[Dataset entries]
..............................
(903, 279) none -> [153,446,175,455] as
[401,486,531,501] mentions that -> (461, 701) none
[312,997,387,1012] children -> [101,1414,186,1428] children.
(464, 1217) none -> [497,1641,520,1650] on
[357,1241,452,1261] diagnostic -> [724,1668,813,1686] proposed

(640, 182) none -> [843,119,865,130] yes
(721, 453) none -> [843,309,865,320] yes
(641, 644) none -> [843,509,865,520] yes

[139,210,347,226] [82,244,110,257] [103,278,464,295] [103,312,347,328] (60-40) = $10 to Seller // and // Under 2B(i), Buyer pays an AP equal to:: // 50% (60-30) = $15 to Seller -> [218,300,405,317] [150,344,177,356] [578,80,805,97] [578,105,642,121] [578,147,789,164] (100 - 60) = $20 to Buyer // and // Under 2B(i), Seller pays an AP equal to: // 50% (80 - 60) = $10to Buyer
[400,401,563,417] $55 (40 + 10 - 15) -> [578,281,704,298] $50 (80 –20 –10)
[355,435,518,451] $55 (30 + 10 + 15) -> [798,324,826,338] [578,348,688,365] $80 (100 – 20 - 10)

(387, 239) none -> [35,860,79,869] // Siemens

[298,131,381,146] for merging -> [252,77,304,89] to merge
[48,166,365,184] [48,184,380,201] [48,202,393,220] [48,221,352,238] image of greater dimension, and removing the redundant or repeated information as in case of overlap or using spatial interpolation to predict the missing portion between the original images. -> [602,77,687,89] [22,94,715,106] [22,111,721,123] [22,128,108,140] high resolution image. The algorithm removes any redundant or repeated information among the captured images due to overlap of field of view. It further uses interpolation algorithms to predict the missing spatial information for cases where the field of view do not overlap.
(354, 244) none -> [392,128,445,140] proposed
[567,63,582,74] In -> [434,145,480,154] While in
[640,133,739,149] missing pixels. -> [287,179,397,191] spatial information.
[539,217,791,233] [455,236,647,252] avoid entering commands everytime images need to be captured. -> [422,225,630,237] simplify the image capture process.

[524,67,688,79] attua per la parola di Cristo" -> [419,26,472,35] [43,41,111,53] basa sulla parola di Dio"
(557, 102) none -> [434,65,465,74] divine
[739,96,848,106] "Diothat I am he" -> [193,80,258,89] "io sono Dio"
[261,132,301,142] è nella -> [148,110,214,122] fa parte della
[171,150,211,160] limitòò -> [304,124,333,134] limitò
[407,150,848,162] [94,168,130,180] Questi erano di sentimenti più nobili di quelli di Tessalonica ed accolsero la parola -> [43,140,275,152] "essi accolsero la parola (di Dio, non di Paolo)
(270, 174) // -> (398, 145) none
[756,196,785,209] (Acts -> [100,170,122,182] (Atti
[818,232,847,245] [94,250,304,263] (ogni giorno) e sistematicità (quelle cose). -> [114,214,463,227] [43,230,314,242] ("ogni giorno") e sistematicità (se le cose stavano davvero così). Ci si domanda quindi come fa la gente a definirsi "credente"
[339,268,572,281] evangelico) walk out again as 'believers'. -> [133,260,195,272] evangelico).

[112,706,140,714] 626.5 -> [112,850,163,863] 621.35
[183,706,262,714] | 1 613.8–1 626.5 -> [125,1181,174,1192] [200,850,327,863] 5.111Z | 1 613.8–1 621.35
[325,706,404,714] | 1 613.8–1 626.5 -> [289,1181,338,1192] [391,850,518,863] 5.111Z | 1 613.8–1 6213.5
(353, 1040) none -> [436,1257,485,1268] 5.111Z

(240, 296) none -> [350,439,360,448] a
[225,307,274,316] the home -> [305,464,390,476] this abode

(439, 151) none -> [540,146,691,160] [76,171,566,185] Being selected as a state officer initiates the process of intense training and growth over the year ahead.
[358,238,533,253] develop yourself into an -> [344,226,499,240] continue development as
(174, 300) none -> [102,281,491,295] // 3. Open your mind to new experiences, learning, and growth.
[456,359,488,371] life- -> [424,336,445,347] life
..............................
● **INSTRUCTIONS TO FOLLOW**
Copy all the records exactly so that no character differs from the source.

● **TASK OUTPUT**
(903, 279) none -> [153,446,175,455] as
[401,486,531,501] mentions that -> (461, 701) none
[312,997,387,1012] children -> [101,1414,186,1428] children.
(464, 1217) none -> [497,1641,520,1650] on
[357,1241,452,1261] diagnostic -> [724,1668,813,1686] proposed

(640, 182) none -> [843,119,865,130] yes
(721, 453) none -> [843,309,865,320] yes
(641, 644) none -> [843,509,865,520] yes

[139,210,347,226] [82,244,110,257] [103,278,464,295] [103,312,347,328] (60-40) = $10 to Seller // and // Under 2B(i), Buyer pays an AP equal to:: // 50% (60-30) = $15 to Seller -> [218,300,405,317] [150,344,177,356] [578,80,805,97] [578,105,642,121] [578,147,789,164] (100 - 60) = $20 to Buyer // and // Under 2B(i), Seller pays an AP equal to: // 50% (80 - 60) = $10to Buyer
[400,401,563,417] $55 (40 + 10 - 15) -> [578,281,704,298] $50 (80 –20 –10)
[355,435,518,451] $55 (30 + 10 + 15) -> [798,324,826,338] [578,348,688,365] $80 (100 – 20 - 10)

(387, 239) none -> [35,860,79,869] // Siemens

[298,131,381,146] for merging -> [252,77,304,89] to merge
[48,166,365,184] [48,184,380,201] [48,202,393,220] [48,221,352,238] image of greater dimension, and removing the redundant or repeated information as in case of overlap or using spatial interpolation to predict the missing portion between the original images. -> [602,77,687,89] [22,94,715,106] [22,111,721,123] [22,128,108,140] high resolution image. The algorithm removes any redundant or repeated information among the captured images due to overlap of field of view. It further uses interpolation algorithms to predict the missing spatial information for cases where the field of view do not overlap.
(354, 244) none -> [392,128,445,140] proposed
[567,63,582,74] In -> [434,145,480,154] While in
[640,133,739,149] missing pixels. -> [287,179,397,191] spatial information.
[539,217,791,233] [455,236,647,252] avoid entering commands everytime images need to be captured. -> [422,225,630,237] simplify the image capture process.

[524,67,688,79] attua per la parola di Cristo" -> [419,26,472,35] [43,41,111,53] basa sulla parola di Dio"
(557, 102) none -> [434,65,465,74] divine
[739,96,848,106] "Diothat I am he" -> [193,80,258,89] "io sono Dio"
[261,132,301,142] è nella -> [148,110,214,122] fa parte della
[171,150,211,160] limitòò -> [304,124,333,134] limitò
[407,150,848,162] [94,168,130,180] Questi erano di sentimenti più nobili di quelli di Tessalonica ed accolsero la parola -> [43,140,275,152] "essi accolsero la parola (di Dio, non di Paolo)
(270, 174) // -> (398, 145) none
[756,196,785,209] (Acts -> [100,170,122,182] (Atti
[818,232,847,245] [94,250,304,263] (ogni giorno) e sistematicità (quelle cose). -> [114,214,463,227] [43,230,314,242] ("ogni giorno") e sistematicità (se le cose stavano davvero così). Ci si domanda quindi come fa la gente a definirsi "credente"
[339,268,572,281] evangelico) walk out again as 'believers'. -> [133,260,195,272] evangelico).

[112,706,140,714] 626.5 -> [112,850,163,863] 621.35
[183,706,262,714] | 1 613.8–1 626.5 -> [125,1181,174,1192] [200,850,327,863] 5.111Z | 1 613.8–1 621.35
[325,706,404,714] | 1 613.8–1 626.5 -> [289,1181,338,1192] [391,850,518,863] 5.111Z | 1 613.8–1 6213.5
(353, 1040) none -> [436,1257,485,1268] 5.111Z

(240, 296) none -> [350,439,360,448] a
[225,307,274,316] the home -> [305,464,390,476] this abode

(439, 151) none -> [540,146,691,160] [76,171,566,185] Being selected as a state officer initiates the process of intense training and growth over the year ahead.
[358,238,533,253] develop yourself into an -> [344,226,499,240] continue development as
(174, 300) none -> [102,281,491,295] // 3. Open your mind to new experiences, learning, and growth.
[456,359,488,371] life- -> [424,336,445,347] life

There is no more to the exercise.